August Cooling Forecast Pushes Natural Gas Futures Down; Money keep slipping too

As some teachers and students returned to class, traders also appeared to be ending summer for natural gas markets. With the latest weather patterns further reducing expected demand compared to the 15-day forecast, the September Nymex gas futures contract fell 47.5 cents to $7.589/MMBtu on Monday. October futures fell 47.3 cents to $7.578.

In short :

  • Production close to its record level
  • Cooler weather expected this week
  • Spot prices extend losses

Spot gas prices were lower across most of the country despite continued widespread heat for another day or two. NGI’s Spot Gas National Avg. fell 20.0 cents to $7.845.

After countless bouts of 90 degree temperatures popping up in the Lower 48 this summer, the latest weather models have shown that cooler weather is expected to begin this week for most of the month. NatGasWeather said the Global Forecast System (GFS) lost 3 cooling degree days (CDD), while the European Center model dropped 9 CDD heavier.

The upcoming 15-day trend is still “slightly bullish,” according to the forecaster, with domestic CDDs expected to be above normal on most days. However, with much more comfortable temperatures expected to arrive in the East from August 10-20, domestic demand will not be as daunting as it has been for the past six weeks.

“At this point, weather conditions could disappoint,” NatGasWeather said.

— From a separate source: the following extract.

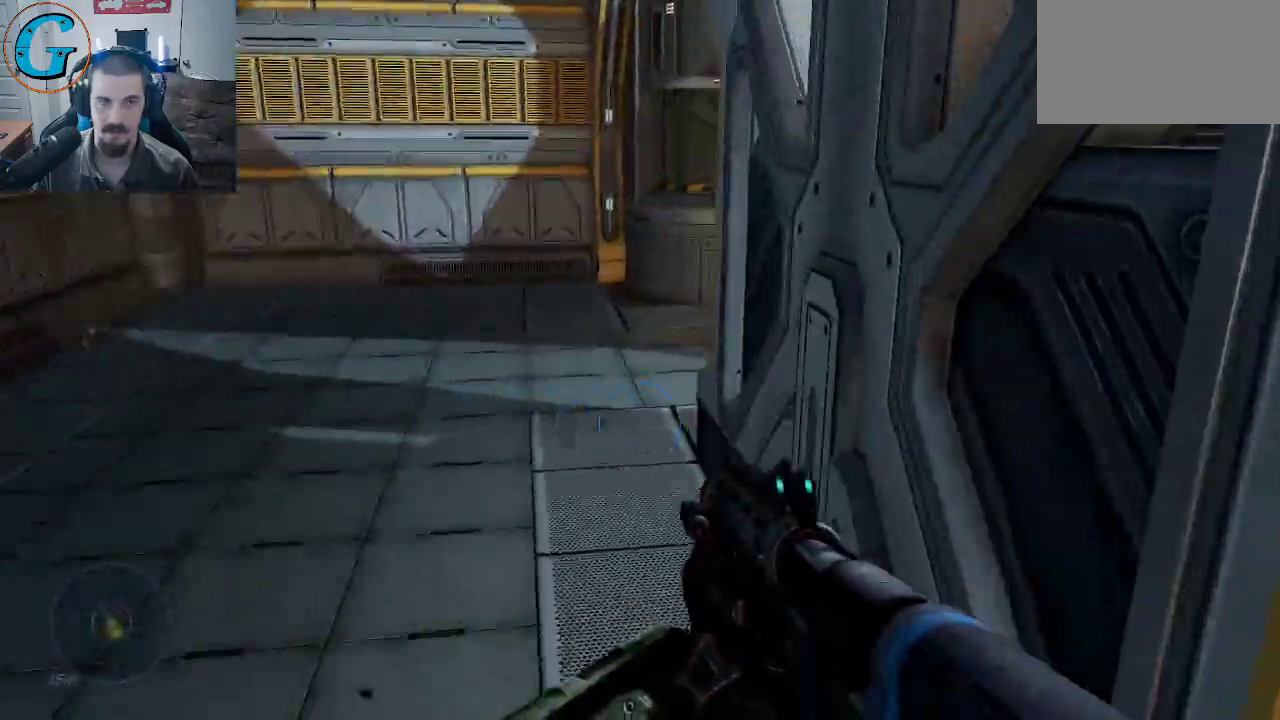
{"keys": ["a", "w"], "mouse": [], "mouse_move": "still", "events": [[317, "a", "down"]]}
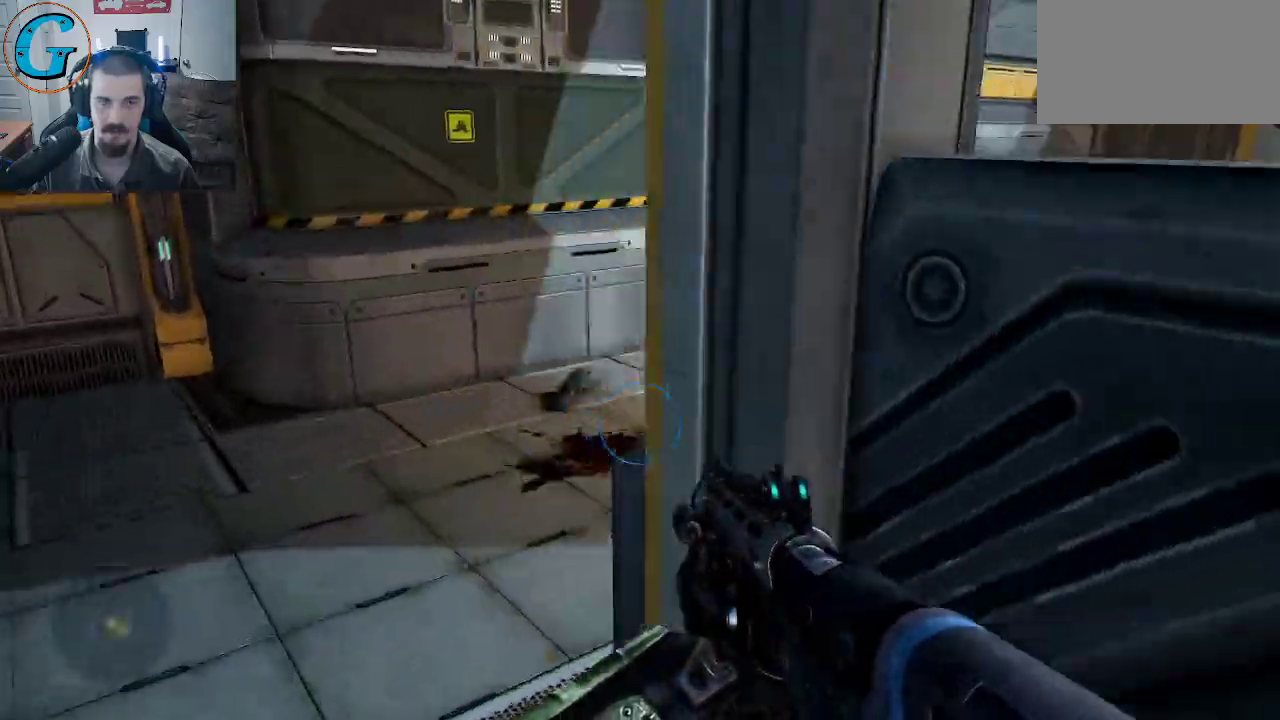
{"keys": ["a", "w"], "mouse": [], "mouse_move": "left", "events": [[184, "a", "up"], [467, "a", "down"]]}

Meanwhile, production hit an all-time high of 98 billion cubic feet per day last week and held near that level early Monday. The supply and demand balance may already be showing signs of loosening based on the most recent storage inventory data. Any cooler weather on the horizon could lead to further downside in the near term.

EBW Analytics Group agreed that signs are mounting that the short-term heat wave has peaked, with bearish forecast shifts over the weekend wiping out 11 CDDs in the last three weeks of August. As the risks of shortages diminish alongside the peak of summer heat, high electricity prices throughout the summer could begin to decline, the company said. It could also lead to lower gasoline prices.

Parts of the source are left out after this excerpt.